Karanlıktan aydınlığa...
- Mert Aydın Yazıları
- 10 Ocak 2012, 01:14:10
Kimin ne yaptığı belli değildi.
Gökay-Cristian ikilisi ne savunma, ne hücum yapabiliyor, Gaziantepspor akın akın geliyordu.
Defansif yönleri ağır basan Bekir Ozan'ın sık sık Fenerbahçe ceza alanına girdiğini görüyorduk.
Fenerbahçe'nin orta sahası ise rakip ceza alanı çevresine gitmiyordu.
Düşünün, yılda 1 gol atan Bekir Ozan önce yüzde yüz bir fırsatı Volkan'a teslim etti, sonrasında da golü attı.
Sosa, Ziegler'i perişan ediyordu.
Açıkçası ilk yarım saatte Fenerbahçe, Galatasaray karşısında düştüğü durumun bir benzeriyle karşı karşıyaydı.

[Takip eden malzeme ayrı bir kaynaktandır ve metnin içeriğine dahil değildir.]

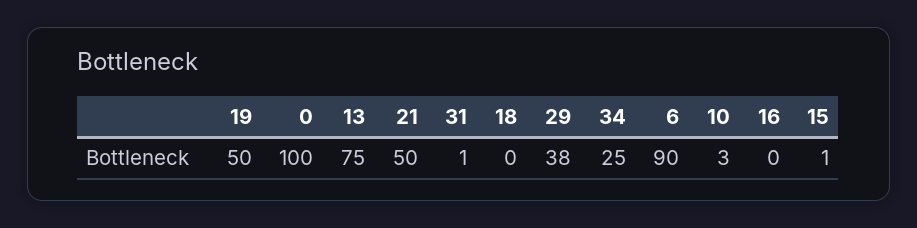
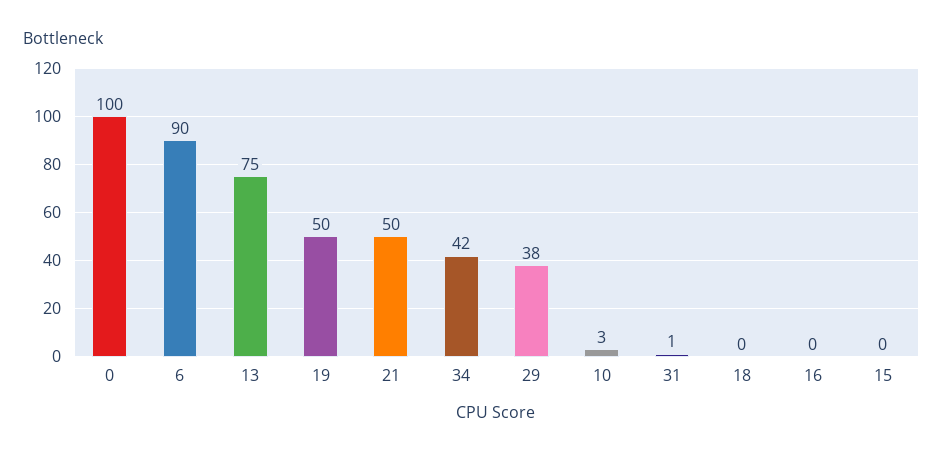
34: 25 -> 42
15: 1 -> 0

Fenerbahçe'nin 30-45 arası biraz daha hareketlendiğini görüyorduk ama bu baskının verimli olduğunu söylemek mümkün değildi.
Semih'in formsuzluğu bir grup densizin sanal küfürleriyle bunalıma dönüşmüştü sanki.
İşte tam bu sırada, tam devre arasına Gaziantepspor galibiyetle girecekken kırmızı kart geldi. Kerim'in atılması bir umut ışığıydı.
Alex'in zekasıyla
Aykut Kocaman, moral olarak da oyundan düşen Gökay'ı ve Semih Şentürk'ü oyundan aldı. Sol ayaklı Caner, sağa geçerken Topuz, Gökay'ın yerine geçiyordu. Bir tempoyla başladı ikinci yarı.
Caner'in katkısı ve Stoch'un gayreti taşıyıcı güçtü. Sosa'nın oyundan çıkması sayesinde Reto Ziegler de rahatlamıştı.
Ancak bu baskıdan verim alınması için sihirli bir değnek gerekiyordu sanki. Çünkü hız giderek azalıyordu.
Burada Gaziantepspor'un kontra yapamaması Fenerbahçe'yi rahatlatıyordu.
Son 15 dakikada sanki enerji içeceği aldı Fenerbahçeli oyuncular.
Ama asıl önemlisi Fenerbahçe'nin en büyük yaratıcı gücü Alex, hücumda zekasını gösterdi.
Peş peşe iki pozisyonda onun zekice dokunuşları Fenerbahçe'ye galibiyet getiren golleri sağladı. Fenerbahçe önemli bir geri dönüşle kazandı.
Ancak soruşturma sürecinin getirdiği sinir bozukluğunun ilerleyen haftalarda sarı-lacivertli kramponları kilitleyebileceğini söylemek gerek.